* Action item: Render the text of each item as a JSON array of strings, one string per line, with blank lines omitted.
════════════════
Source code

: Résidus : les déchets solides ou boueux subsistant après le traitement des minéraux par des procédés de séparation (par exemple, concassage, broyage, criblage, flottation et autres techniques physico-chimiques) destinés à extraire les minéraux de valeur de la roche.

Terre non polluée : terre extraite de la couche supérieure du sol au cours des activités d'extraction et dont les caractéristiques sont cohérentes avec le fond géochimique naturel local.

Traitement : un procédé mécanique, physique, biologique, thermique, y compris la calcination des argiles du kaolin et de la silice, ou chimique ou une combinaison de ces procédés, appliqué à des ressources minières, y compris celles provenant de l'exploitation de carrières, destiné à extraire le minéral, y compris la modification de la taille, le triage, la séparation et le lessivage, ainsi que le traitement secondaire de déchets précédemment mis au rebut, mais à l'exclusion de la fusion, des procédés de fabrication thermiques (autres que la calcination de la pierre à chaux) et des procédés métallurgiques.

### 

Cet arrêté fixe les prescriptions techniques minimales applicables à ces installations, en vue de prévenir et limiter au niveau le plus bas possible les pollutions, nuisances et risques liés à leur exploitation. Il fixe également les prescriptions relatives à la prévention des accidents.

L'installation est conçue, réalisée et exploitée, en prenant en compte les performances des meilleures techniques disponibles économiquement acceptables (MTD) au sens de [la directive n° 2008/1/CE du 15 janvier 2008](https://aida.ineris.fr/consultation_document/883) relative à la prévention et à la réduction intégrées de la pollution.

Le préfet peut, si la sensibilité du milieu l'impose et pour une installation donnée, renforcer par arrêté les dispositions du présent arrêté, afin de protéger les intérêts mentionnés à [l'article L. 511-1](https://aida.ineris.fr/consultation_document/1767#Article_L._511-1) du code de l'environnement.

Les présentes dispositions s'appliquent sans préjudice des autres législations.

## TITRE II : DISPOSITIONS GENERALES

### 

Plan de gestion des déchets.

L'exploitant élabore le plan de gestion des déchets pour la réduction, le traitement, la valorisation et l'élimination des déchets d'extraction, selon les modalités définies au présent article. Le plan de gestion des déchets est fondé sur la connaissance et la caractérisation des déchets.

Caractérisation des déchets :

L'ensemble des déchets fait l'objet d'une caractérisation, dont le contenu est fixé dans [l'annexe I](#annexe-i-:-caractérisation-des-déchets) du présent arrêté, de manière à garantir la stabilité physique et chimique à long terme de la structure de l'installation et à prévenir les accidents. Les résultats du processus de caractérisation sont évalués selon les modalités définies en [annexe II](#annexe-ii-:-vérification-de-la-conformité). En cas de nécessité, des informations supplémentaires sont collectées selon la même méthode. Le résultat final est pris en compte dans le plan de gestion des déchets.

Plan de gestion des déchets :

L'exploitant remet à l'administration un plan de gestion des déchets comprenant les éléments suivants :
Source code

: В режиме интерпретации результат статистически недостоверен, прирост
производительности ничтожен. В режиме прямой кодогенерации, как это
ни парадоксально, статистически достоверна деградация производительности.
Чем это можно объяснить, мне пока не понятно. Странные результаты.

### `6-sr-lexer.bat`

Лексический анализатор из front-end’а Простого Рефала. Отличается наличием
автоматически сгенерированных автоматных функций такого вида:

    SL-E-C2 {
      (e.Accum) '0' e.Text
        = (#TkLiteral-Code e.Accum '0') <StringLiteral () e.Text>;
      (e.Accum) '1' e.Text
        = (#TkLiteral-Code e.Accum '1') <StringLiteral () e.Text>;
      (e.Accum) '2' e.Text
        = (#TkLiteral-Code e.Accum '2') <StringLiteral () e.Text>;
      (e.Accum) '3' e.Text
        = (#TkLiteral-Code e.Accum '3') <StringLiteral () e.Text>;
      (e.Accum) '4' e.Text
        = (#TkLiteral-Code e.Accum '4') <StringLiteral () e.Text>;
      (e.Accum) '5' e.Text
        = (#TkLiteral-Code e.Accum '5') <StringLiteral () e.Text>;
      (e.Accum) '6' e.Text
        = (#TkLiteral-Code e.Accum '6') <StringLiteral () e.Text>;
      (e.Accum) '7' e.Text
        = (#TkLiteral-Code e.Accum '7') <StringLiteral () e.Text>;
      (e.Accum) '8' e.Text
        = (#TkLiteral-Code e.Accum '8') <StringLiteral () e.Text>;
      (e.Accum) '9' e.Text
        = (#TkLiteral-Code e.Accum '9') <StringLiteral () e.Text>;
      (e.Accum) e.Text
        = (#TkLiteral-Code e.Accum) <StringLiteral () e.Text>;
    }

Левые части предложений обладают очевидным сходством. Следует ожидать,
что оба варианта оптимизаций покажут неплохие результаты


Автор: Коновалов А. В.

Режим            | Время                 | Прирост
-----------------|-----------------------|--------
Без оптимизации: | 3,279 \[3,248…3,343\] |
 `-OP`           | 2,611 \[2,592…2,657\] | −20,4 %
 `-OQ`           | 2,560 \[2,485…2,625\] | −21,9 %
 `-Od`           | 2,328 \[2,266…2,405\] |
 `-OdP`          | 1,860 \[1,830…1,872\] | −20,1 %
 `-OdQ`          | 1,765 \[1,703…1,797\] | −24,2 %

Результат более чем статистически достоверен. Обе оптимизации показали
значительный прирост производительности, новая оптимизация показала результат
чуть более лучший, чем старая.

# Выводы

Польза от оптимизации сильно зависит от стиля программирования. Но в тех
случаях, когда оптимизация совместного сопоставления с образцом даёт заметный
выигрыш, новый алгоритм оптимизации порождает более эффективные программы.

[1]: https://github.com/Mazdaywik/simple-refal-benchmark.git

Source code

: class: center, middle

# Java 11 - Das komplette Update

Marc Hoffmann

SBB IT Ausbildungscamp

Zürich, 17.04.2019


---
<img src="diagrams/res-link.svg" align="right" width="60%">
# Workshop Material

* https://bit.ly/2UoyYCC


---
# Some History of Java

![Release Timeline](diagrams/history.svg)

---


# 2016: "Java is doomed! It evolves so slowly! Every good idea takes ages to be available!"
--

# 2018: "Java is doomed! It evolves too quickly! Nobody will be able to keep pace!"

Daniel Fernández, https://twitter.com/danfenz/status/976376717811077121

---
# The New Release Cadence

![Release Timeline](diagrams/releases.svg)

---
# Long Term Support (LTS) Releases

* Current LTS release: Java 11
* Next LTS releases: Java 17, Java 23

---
════════════════
* Exercise answer:
[
  "Source code",
  ": Résidus : les déchets solides ou boueux subsistant après le traitement des minéraux par des procédés de séparation (par exemple, concassage, broyage, criblage, flottation et autres techniques physico-chimiques) destinés à extraire les minéraux de valeur de la roche.",
  "Terre non polluée : terre extraite de la couche supérieure du sol au cours des activités d'extraction et dont les caractéristiques sont cohérentes avec le fond géochimique naturel local.",
  "Traitement : un procédé mécanique, physique, biologique, thermique, y compris la calcination des argiles du kaolin et de la silice, ou chimique ou une combinaison de ces procédés, appliqué à des ressources minières, y compris celles provenant de l'exploitation de carrières, destiné à extraire le minéral, y compris la modification de la taille, le triage, la séparation et le lessivage, ainsi que le traitement secondaire de déchets précédemment mis au rebut, mais à l'exclusion de la fusion, des procédés de fabrication thermiques (autres que la calcination de la pierre à chaux) et des procédés métallurgiques.",
  "### ",
  "Cet arrêté fixe les prescriptions techniques minimales applicables à ces installations, en vue de prévenir et limiter au niveau le plus bas possible les pollutions, nuisances et risques liés à leur exploitation. Il fixe également les prescriptions relatives à la prévention des accidents.",
  "L'installation est conçue, réalisée et exploitée, en prenant en compte les performances des meilleures techniques disponibles économiquement acceptables (MTD) au sens de [la directive n° 2008/1/CE du 15 janvier 2008](https://aida.ineris.fr/consultation_document/883) relative à la prévention et à la réduction intégrées de la pollution.",
  "Le préfet peut, si la sensibilité du milieu l'impose et pour une installation donnée, renforcer par arrêté les dispositions du présent arrêté, afin de protéger les intérêts mentionnés à [l'article L. 511-1](https://aida.ineris.fr/consultation_document/1767#Article_L._511-1) du code de l'environnement.",
  "Les présentes dispositions s'appliquent sans préjudice des autres législations.",
  "## TITRE II : DISPOSITIONS GENERALES",
  "### ",
  "Plan de gestion des déchets.",
  "L'exploitant élabore le plan de gestion des déchets pour la réduction, le traitement, la valorisation et l'élimination des déchets d'extraction, selon les modalités définies au présent article. Le plan de gestion des déchets est fondé sur la connaissance et la caractérisation des déchets.",
  "Caractérisation des déchets :",
  "L'ensemble des déchets fait l'objet d'une caractérisation, dont le contenu est fixé dans [l'annexe I](#annexe-i-:-caractérisation-des-déchets) du présent arrêté, de manière à garantir la stabilité physique et chimique à long terme de la structure de l'installation et à prévenir les accidents. Les résultats du processus de caractérisation sont évalués selon les modalités définies en [annexe II](#annexe-ii-:-vérification-de-la-conformité). En cas de nécessité, des informations supplémentaires sont collectées selon la même méthode. Le résultat final est pris en compte dans le plan de gestion des déchets.",
  "Plan de gestion des déchets :",
  "L'exploitant remet à l'administration un plan de gestion des déchets comprenant les éléments suivants :",
  "Source code",
  ": В режиме интерпретации результат статистически недостоверен, прирост",
  "производительности ничтожен. В режиме прямой кодогенерации, как это",
  "ни парадоксально, статистически достоверна деградация производительности.",
  "Чем это можно объяснить, мне пока не понятно. Странные результаты.",
  "### `6-sr-lexer.bat`",
  "Лексический анализатор из front-end’а Простого Рефала. Отличается наличием",
  "автоматически сгенерированных автоматных функций такого вида:",
  "    SL-E-C2 {",
  "      (e.Accum) '0' e.Text",
  "        = (#TkLiteral-Code e.Accum '0') <StringLiteral () e.Text>;",
  "      (e.Accum) '1' e.Text",
  "        = (#TkLiteral-Code e.Accum '1') <StringLiteral () e.Text>;",
  "      (e.Accum) '2' e.Text",
  "        = (#TkLiteral-Code e.Accum '2') <StringLiteral () e.Text>;",
  "      (e.Accum) '3' e.Text",
  "        = (#TkLiteral-Code e.Accum '3') <StringLiteral () e.Text>;",
  "      (e.Accum) '4' e.Text",
  "        = (#TkLiteral-Code e.Accum '4') <StringLiteral () e.Text>;",
  "      (e.Accum) '5' e.Text",
  "        = (#TkLiteral-Code e.Accum '5') <StringLiteral () e.Text>;",
  "      (e.Accum) '6' e.Text",
  "        = (#TkLiteral-Code e.Accum '6') <StringLiteral () e.Text>;",
  "      (e.Accum) '7' e.Text",
  "        = (#TkLiteral-Code e.Accum '7') <StringLiteral () e.Text>;",
  "      (e.Accum) '8' e.Text",
  "        = (#TkLiteral-Code e.Accum '8') <StringLiteral () e.Text>;",
  "      (e.Accum) '9' e.Text",
  "        = (#TkLiteral-Code e.Accum '9') <StringLiteral () e.Text>;",
  "      (e.Accum) e.Text",
  "        = (#TkLiteral-Code e.Accum) <StringLiteral () e.Text>;",
  "    }",
  "Левые части предложений обладают очевидным сходством. Следует ожидать,",
  "что оба варианта оптимизаций покажут неплохие результаты",
  "Автор: Коновалов А. В.",
  "Режим            | Время                 | Прирост",
  "-----------------|-----------------------|--------",
  "Без оптимизации: | 3,279 \\[3,248…3,343\\] |",
  " `-OP`           | 2,611 \\[2,592…2,657\\] | −20,4 %",
  " `-OQ`           | 2,560 \\[2,485…2,625\\] | −21,9 %",
  " `-Od`           | 2,328 \\[2,266…2,405\\] |",
  " `-OdP`          | 1,860 \\[1,830…1,872\\] | −20,1 %",
  " `-OdQ`          | 1,765 \\[1,703…1,797\\] | −24,2 %",
  "Результат более чем статистически достоверен. Обе оптимизации показали",
  "значительный прирост производительности, новая оптимизация показала результат",
  "чуть более лучший, чем старая.",
  "# Выводы",
  "Польза от оптимизации сильно зависит от стиля программирования. Но в тех",
  "случаях, когда оптимизация совместного сопоставления с образцом даёт заметный",
  "выигрыш, новый алгоритм оптимизации порождает более эффективные программы.",
  "[1]: https://github.com/Mazdaywik/simple-refal-benchmark.git",
  "Source code",
  ": class: center, middle",
  "# Java 11 - Das komplette Update",
  "Marc Hoffmann",
  "SBB IT Ausbildungscamp",
  "Zürich, 17.04.2019",
  "---",
  "<img src=\"diagrams/res-link.svg\" align=\"right\" width=\"60%\">",
  "# Workshop Material",
  "* https://bit.ly/2UoyYCC",
  "---",
  "# Some History of Java",
  "![Release Timeline](diagrams/history.svg)",
  "---",
  "# 2016: \"Java is doomed! It evolves so slowly! Every good idea takes ages to be available!\"",
  "--",
  "# 2018: \"Java is doomed! It evolves too quickly! Nobody will be able to keep pace!\"",
  "Daniel Fernández, https://twitter.com/danfenz/status/976376717811077121",
  "---",
  "# The New Release Cadence",
  "![Release Timeline](diagrams/releases.svg)",
  "---",
  "# Long Term Support (LTS) Releases",
  "* Current LTS release: Java 11",
  "* Next LTS releases: Java 17, Java 23",
  "---"
]